Et pourtant, elle n’est pas grande, la scène de l’Athénée ! Réputé pour son intimité et la précision de son acoustique, ce théâtre ne semble pas, de prime abord, le lieu idéal pour accueillir un opéra majeur du répertoire. Seules des productions avec des décors minimalistes et un petit orchestre en fosse peuvent a priori s’y donner.
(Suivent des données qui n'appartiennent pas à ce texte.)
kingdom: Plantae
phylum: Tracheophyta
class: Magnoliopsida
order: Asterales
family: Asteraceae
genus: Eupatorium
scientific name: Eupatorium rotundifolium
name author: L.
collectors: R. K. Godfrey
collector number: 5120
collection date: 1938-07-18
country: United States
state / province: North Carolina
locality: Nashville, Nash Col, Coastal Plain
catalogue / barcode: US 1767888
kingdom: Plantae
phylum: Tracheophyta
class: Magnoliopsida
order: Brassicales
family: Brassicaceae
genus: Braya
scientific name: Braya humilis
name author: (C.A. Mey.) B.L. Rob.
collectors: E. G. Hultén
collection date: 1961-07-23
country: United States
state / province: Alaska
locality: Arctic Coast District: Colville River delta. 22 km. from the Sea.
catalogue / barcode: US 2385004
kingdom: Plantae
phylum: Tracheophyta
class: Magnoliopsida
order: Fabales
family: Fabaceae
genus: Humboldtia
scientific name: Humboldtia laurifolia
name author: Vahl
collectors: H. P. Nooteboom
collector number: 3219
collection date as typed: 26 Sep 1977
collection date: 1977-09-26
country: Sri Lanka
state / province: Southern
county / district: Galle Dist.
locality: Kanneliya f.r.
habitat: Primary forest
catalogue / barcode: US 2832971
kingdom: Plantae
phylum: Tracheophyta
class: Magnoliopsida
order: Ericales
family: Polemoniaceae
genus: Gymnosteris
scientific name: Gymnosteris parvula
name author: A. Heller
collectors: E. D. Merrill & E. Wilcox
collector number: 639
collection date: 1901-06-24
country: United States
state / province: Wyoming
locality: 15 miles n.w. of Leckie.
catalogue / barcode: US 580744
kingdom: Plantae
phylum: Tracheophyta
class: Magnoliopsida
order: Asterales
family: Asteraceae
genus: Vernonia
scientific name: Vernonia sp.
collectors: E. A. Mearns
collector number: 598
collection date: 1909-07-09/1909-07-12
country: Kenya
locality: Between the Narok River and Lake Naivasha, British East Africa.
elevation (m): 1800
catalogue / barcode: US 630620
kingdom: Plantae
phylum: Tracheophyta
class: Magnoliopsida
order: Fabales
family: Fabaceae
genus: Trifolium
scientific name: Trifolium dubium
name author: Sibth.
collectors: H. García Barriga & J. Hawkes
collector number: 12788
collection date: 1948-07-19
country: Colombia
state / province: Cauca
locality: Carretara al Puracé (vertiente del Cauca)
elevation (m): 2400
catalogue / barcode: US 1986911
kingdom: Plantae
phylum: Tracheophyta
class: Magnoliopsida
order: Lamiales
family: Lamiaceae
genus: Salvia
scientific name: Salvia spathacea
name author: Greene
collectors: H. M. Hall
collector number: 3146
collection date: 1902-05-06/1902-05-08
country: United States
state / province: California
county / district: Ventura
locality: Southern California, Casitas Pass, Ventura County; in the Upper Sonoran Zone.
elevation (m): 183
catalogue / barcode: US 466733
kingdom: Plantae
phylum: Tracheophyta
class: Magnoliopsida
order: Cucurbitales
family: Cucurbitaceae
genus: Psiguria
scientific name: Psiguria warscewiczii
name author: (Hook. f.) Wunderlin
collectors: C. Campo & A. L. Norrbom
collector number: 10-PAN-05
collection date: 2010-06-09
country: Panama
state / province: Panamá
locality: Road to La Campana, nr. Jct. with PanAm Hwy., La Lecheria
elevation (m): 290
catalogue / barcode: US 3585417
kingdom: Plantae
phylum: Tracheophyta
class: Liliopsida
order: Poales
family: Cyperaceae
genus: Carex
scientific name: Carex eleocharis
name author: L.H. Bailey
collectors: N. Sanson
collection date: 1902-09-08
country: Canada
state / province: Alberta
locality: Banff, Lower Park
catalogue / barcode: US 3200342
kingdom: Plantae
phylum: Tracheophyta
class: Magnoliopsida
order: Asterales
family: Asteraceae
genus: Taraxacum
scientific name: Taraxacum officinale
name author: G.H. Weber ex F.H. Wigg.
Ce fut le cas par exemple avec l’opérette Gosse de riche, de Maurice Yvain, proposée par les Frivolités parisiennes au printemps dernier ou encore l’opéra contemporain Jakob Lenz de Wolfgang Rihm, que l’ensemble Le Balcon y donna en mars 2019. Mais n’est-ce pas sacrilège avec le sacro-saint opéra de Mozart, Don Giovanni ? N’est-il pas, tel la statue du Commandeur, figé dans le marbre du répertoire classique, indéboulonnable et solennel ?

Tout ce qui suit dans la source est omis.